Lebenshilfe für den kleinen Mops:
Behinderte Menschen helfen Fledermäusen
Bamberg. Flink und sanft fliegt etwas kaum spürbar über die Köpfe der abendlichen Spaziergänger hinweg - zu groß für ein Insekt, eindeutig auch kein Vogel. Fledermäuse, verschrien als blutrünstige Vampire, doch hierzulande vollkommen ungefährlich, huschen durch die Dämmerung. Gehörten die einheimischen Mopsfledermäuse, von Schützern liebevoll „kleine Möpse“ genannt, in den 60er Jahren noch zum heimatlichen Inventar, sind sie heute kaum noch zu finden. Aus diesem Grund hat es sich die Lebenshilfe Bamberg zur Aufgabe gemacht, passende „Mopsnistkästen“ zu entwerfen. Mit Bitumenbahnen der heimischen Vedag GmbH werden jetzt in der „Werkstatt für Behinderte Menschen“ in Bamberg kleine Niststätten gebaut.

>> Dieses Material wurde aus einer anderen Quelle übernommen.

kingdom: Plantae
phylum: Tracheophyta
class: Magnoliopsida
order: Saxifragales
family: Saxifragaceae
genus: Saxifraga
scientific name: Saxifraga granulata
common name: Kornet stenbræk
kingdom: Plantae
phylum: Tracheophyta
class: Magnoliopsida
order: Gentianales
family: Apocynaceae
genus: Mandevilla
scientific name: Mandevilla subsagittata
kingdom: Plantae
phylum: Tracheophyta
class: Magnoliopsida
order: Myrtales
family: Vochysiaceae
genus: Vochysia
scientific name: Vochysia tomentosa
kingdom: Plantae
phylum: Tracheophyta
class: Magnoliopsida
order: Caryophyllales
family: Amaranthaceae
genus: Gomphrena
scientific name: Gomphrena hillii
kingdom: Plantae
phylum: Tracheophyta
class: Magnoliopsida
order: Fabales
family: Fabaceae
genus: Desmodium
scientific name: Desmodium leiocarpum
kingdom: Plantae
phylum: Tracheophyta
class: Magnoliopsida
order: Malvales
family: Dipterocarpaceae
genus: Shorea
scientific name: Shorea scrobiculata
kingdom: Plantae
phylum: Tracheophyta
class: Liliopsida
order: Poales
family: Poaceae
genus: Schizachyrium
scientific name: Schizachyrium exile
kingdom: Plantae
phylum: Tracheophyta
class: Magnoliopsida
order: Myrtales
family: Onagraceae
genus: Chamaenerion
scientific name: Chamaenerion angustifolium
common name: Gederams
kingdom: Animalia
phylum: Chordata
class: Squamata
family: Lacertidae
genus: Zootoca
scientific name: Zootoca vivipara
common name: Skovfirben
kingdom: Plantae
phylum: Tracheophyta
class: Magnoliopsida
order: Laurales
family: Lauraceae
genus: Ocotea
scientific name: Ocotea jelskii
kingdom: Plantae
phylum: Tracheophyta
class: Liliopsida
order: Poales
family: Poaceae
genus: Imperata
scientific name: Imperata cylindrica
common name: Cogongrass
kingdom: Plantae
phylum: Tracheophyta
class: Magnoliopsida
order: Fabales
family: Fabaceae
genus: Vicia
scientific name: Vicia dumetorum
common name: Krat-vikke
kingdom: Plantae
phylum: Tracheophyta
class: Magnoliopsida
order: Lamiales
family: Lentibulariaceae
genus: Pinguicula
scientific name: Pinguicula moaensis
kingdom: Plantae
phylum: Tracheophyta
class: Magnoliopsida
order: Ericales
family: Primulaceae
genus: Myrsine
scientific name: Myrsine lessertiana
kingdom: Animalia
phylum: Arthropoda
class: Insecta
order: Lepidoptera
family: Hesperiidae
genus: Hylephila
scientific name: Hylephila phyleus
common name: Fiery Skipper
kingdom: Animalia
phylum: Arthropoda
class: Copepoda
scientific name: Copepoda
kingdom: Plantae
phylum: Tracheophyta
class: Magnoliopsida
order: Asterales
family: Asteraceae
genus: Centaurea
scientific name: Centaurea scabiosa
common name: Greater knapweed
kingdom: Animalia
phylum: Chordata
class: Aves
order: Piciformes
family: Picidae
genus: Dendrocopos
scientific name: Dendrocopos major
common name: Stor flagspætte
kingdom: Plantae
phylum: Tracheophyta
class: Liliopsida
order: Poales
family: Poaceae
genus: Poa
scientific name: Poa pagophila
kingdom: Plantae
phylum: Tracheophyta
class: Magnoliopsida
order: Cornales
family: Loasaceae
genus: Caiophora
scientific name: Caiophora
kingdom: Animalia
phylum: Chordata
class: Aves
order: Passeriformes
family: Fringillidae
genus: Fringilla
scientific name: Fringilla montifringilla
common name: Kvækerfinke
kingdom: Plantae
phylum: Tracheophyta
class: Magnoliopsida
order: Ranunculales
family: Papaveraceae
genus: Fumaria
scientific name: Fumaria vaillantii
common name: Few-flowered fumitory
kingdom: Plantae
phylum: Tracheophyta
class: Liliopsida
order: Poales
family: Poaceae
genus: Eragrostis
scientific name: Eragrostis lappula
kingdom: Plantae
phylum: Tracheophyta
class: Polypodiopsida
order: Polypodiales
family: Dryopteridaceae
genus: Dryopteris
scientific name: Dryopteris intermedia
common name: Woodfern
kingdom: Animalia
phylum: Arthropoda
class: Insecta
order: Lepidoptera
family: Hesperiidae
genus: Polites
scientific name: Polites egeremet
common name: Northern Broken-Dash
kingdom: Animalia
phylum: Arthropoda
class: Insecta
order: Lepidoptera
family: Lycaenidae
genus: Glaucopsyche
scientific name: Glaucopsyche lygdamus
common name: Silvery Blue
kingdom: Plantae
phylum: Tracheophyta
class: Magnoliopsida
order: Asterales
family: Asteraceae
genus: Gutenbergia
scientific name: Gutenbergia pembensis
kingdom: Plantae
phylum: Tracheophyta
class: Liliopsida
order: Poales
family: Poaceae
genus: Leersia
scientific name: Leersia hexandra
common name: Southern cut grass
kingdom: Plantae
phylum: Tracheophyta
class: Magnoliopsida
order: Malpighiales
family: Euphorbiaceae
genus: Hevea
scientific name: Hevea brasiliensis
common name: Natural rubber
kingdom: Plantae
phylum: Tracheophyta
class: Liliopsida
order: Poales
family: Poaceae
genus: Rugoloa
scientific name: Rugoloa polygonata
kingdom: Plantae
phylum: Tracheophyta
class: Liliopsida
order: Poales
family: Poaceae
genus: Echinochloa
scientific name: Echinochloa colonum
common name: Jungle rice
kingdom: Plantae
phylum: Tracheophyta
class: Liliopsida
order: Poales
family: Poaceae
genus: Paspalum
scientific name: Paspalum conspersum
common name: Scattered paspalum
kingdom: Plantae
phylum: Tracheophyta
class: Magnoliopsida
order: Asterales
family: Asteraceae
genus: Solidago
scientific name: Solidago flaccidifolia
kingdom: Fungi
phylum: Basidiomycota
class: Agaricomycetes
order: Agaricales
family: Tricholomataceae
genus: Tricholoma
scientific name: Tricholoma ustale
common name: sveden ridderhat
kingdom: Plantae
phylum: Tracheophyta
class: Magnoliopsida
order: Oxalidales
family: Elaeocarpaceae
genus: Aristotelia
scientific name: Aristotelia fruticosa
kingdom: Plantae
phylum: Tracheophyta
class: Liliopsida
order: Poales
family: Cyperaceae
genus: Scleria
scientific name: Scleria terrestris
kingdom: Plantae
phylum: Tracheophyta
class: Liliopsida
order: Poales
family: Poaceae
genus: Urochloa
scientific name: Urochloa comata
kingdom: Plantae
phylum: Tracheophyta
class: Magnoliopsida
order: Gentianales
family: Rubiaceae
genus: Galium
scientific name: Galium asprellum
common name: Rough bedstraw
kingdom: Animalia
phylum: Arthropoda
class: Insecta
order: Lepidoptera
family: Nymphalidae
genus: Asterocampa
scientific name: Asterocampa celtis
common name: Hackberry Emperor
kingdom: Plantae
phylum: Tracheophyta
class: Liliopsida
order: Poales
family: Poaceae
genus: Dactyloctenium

„Bisher wurden die Möpse aufgrund ihrer Flinkheit und des hauptsächlichen Aufenthalts im Wald kaum erforscht, doch man weiß, dass sie aufgrund der Quartierverluste vom Aussterben bedroht sind“, sagt Eduard Zöbelein, der Mitarbeiter der Lebenshilfe Bamberg, gleichzeitig Fledermausexperte. Um dies zu verhindern, schrieb die Arbeitsgruppe der Bayerischen Staatsforsten „Natura 2000“ Anfang des Jahres einen Wettbewerb aus, bei dem genau auf die Mopsfledermaus zugeschnittene Nistkästen gebaut werden sollten. „Die Möpse sind sehr wählerisch was ihr Heim angeht, sie wollen keine zugige Wohnung“, so Zöbelein weiter „Dank der guten Beratung durch unsere Nachbarn, den Flachdachexperten der Vedag GmbH, konnten wir die Kästen artgerecht auf den Mops zuschneiden und die Kosten so günstig halten, dass auch die Staatsforsten einverstanden waren. Die normalen Fledermauskästen sind zu breit, denn die Möpse brauchen in ihrem Quartier Rücken- und Bauchkontakt“, so Zöbelein. „Außerdem hielten die Kästen bisher witterungsbedingt nie lange oder wurden vom Liebesklopfen des Spechtes zerstört.“
Schweißbahnen als Schutz für die fliegenden Säuger
Die von Zöbelein und seinen Fledermausfreunden entworfenen neuen Kästen bestehen deshalb aus langlebigem Lärchenholz und werden mit Bitumenschweißbahnen, dem technisch korrekten Begriff für Dachpappe, umwickelt, was dazu führt, dass es nicht zieht und die Kästen bis zu dreißig Jahre lang halten. Dafür gab es von den Staatsforsten den Zuschlag für den Bau von 510 Fledermauskästen. „Überzeugt hat vor allem aber die tolle Schweißbahn“, so Zöbelein.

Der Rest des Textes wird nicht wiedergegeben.